SUPPLIED MATERIAL>

------------------------------------------------------------

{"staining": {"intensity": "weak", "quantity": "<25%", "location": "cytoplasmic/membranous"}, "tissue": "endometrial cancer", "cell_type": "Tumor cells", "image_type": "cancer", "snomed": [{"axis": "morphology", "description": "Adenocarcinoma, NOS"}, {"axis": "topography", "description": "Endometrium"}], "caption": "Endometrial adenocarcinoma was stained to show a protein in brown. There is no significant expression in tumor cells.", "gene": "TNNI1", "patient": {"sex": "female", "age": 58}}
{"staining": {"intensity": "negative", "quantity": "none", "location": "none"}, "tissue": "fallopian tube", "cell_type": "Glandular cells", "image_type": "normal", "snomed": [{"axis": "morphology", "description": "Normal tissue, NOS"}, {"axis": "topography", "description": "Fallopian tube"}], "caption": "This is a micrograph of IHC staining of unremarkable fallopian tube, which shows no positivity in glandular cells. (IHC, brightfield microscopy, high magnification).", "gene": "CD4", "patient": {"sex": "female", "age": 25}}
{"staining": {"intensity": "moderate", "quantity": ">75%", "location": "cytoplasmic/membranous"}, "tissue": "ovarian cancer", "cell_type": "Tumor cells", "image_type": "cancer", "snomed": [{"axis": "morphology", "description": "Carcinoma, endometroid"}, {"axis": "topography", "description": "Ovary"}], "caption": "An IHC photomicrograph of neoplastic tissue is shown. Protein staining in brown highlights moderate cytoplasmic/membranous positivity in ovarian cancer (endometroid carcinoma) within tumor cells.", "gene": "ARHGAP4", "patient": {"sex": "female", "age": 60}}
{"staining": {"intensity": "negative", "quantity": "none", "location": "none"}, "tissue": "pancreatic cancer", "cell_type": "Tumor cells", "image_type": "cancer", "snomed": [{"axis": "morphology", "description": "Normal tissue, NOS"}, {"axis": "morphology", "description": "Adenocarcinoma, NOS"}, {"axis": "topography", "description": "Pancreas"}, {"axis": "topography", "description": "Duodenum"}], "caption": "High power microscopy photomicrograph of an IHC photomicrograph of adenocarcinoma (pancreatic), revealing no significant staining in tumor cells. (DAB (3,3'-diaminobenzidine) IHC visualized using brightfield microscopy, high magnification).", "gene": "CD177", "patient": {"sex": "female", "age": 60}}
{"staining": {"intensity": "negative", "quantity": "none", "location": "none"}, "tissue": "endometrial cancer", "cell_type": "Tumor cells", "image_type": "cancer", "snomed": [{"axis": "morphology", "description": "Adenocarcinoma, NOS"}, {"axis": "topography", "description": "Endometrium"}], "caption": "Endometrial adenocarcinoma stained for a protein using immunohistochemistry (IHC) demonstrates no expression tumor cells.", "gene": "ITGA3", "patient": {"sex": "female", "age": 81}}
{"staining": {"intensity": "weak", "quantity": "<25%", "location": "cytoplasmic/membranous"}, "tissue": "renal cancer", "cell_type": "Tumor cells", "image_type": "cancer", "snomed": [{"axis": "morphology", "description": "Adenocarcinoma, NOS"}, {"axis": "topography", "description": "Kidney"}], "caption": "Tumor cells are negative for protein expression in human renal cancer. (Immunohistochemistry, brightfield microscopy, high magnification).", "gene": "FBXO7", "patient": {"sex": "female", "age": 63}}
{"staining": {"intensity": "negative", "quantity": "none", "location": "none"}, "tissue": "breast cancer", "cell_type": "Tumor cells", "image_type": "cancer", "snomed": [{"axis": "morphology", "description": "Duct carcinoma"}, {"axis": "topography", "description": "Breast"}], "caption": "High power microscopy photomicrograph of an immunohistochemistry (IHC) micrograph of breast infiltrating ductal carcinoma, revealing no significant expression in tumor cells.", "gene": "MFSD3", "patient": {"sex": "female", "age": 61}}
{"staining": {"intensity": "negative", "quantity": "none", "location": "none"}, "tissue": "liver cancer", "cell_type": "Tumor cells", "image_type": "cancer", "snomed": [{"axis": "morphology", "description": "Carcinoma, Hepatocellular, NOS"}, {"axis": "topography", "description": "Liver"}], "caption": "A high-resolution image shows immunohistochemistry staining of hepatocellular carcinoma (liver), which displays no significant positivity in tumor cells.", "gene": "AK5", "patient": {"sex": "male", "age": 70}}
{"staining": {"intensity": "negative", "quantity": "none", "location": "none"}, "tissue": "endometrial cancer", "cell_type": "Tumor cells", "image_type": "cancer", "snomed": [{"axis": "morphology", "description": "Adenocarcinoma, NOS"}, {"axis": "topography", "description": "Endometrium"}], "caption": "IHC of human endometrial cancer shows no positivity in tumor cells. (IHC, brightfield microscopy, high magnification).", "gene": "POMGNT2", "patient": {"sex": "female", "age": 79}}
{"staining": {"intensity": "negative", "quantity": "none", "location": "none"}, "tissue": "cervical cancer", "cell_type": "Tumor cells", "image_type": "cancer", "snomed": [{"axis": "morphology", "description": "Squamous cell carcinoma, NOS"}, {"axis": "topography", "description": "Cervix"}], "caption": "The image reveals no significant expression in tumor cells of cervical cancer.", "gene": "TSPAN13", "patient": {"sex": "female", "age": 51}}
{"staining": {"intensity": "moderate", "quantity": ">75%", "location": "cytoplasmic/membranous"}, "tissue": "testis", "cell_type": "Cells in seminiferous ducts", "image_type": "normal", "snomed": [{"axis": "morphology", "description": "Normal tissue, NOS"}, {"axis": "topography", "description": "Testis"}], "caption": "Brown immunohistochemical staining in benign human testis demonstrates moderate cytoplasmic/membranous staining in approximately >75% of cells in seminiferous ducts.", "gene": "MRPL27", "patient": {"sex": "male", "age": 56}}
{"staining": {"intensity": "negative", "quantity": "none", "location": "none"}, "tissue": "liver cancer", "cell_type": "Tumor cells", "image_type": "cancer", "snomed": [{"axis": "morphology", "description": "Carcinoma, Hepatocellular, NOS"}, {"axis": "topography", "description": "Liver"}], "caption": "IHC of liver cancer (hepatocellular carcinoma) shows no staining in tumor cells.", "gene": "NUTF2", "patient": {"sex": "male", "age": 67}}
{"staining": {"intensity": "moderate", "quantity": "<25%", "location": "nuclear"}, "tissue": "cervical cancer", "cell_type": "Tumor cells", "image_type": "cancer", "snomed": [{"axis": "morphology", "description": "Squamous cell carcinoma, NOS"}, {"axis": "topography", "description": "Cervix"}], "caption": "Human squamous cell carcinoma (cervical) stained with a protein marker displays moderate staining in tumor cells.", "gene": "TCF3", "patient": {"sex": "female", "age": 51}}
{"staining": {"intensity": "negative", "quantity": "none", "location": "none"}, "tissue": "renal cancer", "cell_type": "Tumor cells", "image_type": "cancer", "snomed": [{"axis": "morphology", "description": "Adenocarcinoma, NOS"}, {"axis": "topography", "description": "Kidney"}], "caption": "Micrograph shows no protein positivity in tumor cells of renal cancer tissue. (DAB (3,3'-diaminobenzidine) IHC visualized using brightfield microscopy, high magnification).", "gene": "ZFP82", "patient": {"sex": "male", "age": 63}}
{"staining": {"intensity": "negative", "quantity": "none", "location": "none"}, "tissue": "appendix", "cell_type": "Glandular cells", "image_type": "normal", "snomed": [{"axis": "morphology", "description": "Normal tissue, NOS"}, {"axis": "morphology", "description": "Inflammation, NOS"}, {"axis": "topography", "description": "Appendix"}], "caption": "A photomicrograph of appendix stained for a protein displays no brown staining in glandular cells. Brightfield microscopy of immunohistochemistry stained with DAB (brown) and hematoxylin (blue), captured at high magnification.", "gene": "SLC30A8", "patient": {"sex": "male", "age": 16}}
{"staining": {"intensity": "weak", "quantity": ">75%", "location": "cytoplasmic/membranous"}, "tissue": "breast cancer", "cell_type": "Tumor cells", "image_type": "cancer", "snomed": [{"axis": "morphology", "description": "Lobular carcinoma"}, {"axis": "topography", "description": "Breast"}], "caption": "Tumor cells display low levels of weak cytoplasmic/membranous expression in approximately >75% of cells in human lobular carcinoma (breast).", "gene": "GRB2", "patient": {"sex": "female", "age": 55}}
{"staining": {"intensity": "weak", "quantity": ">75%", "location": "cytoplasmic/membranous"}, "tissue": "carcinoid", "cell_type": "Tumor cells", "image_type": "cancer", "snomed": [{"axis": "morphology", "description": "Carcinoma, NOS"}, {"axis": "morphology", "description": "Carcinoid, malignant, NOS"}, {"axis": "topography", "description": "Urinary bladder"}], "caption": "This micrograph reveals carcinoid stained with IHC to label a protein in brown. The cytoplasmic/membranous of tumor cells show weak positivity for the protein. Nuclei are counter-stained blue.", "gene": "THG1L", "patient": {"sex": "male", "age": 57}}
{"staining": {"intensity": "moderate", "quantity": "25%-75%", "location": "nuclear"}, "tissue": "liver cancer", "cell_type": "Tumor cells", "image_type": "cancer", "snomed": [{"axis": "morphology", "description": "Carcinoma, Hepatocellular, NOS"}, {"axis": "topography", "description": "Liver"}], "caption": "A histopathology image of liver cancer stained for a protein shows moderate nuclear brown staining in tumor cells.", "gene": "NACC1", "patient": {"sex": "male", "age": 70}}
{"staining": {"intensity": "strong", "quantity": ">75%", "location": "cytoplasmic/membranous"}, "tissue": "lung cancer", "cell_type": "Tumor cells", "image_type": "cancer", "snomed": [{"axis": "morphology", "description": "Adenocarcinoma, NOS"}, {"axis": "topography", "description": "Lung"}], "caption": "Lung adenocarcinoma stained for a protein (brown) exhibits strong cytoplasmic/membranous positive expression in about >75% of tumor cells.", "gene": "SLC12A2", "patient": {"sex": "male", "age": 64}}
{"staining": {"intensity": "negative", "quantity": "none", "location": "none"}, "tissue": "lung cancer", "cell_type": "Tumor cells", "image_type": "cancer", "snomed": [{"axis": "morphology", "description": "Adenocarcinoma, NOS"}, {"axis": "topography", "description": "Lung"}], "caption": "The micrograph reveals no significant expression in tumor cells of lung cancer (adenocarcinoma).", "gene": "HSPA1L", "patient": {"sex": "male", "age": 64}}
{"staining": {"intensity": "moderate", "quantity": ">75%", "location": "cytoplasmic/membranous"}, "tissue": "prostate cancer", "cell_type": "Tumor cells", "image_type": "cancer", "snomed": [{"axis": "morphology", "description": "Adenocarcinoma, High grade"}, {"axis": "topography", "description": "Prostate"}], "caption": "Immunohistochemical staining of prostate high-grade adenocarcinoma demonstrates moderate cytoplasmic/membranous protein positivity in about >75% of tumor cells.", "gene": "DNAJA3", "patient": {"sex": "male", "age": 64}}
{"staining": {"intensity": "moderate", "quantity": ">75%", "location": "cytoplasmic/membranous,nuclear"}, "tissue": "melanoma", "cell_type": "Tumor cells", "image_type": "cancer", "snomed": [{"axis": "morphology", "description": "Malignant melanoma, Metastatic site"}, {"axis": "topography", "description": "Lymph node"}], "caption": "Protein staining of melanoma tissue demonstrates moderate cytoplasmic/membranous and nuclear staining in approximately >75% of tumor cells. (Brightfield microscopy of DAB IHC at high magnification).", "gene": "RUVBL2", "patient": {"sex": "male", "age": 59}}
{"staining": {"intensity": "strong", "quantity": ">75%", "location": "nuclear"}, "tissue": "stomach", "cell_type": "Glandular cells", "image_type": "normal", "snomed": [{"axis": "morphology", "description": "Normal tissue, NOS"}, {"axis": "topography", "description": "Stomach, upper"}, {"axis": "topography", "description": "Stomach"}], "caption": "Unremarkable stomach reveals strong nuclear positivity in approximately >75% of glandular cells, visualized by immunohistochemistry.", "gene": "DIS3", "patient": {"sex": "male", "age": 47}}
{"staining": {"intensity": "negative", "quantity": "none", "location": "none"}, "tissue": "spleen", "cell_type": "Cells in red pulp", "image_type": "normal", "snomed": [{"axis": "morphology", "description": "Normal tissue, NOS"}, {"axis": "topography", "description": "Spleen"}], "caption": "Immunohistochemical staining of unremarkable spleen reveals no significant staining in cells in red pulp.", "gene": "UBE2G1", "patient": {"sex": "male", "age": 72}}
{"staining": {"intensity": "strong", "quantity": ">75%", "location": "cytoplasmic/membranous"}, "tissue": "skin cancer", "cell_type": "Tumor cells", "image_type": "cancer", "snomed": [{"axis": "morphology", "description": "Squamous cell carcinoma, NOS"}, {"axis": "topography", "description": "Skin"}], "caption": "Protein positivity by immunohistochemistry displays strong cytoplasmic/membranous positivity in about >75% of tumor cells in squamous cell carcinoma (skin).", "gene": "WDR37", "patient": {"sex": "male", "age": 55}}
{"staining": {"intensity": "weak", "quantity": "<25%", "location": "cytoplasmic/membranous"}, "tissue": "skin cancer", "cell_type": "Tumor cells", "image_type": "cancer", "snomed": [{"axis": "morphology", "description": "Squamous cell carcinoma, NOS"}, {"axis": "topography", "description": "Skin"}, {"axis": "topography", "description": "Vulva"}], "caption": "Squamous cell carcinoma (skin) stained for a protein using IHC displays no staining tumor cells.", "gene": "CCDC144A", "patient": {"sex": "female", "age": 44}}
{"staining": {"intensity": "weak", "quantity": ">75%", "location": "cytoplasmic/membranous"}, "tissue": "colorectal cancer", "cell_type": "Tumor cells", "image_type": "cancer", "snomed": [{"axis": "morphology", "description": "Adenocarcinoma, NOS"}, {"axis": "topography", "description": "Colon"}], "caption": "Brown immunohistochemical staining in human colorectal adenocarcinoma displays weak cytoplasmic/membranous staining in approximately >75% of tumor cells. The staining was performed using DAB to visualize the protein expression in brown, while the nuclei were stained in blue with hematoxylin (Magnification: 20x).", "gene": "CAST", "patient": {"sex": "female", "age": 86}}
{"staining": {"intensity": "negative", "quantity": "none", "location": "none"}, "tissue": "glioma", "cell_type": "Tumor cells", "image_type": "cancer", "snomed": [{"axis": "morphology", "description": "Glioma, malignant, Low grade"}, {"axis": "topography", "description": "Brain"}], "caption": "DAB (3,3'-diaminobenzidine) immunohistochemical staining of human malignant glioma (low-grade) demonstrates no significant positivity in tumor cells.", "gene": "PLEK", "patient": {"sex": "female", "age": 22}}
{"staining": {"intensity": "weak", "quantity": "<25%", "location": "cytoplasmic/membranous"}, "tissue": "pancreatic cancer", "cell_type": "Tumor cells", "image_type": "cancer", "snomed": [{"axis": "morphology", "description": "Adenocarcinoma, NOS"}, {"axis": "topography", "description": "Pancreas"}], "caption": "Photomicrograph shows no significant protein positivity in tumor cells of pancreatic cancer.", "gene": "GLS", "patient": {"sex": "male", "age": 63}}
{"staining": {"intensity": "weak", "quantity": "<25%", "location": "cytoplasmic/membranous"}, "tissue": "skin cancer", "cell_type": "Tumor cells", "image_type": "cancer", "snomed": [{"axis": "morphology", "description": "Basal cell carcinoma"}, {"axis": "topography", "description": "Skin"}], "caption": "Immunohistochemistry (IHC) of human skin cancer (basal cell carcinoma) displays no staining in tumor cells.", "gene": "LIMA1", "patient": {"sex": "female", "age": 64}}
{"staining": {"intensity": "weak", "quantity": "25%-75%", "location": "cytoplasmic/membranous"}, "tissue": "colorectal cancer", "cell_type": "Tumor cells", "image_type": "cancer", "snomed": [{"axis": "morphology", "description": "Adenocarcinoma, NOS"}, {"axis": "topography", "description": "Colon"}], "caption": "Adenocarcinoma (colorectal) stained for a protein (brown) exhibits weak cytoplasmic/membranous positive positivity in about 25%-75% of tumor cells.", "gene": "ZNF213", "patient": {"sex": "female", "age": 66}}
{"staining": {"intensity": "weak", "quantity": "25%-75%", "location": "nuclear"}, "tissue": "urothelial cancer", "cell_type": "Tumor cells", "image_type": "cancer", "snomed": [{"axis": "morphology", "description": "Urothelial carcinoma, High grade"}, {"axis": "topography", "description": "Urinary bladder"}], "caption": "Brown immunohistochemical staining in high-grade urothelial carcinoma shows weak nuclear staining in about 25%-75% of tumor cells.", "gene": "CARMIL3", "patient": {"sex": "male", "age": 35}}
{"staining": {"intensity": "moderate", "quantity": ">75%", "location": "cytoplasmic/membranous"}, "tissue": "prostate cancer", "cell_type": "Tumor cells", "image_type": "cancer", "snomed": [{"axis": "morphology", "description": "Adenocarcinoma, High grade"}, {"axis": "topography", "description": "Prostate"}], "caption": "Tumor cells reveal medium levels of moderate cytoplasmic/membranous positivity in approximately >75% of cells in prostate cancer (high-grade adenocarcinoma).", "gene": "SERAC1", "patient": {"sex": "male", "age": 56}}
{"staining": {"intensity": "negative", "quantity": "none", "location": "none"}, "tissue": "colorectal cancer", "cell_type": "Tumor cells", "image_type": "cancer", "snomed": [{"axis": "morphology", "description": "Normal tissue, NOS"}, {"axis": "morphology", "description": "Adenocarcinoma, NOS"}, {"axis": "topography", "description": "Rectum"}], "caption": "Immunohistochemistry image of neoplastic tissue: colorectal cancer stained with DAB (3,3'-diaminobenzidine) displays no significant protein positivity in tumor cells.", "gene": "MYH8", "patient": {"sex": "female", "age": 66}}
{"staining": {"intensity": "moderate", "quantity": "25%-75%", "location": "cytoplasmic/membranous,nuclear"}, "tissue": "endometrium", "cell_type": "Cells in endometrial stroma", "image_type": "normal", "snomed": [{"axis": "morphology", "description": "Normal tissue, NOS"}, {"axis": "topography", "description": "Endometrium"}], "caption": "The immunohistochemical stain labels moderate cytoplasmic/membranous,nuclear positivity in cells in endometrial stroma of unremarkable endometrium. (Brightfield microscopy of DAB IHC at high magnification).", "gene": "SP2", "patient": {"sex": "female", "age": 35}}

------------------------------------------------------------

ABOUT THIS EXERCISE>
Exactly how many lines of the material contain the word "neoplastic"? Write the number alone.

ANSWER BELOW>
2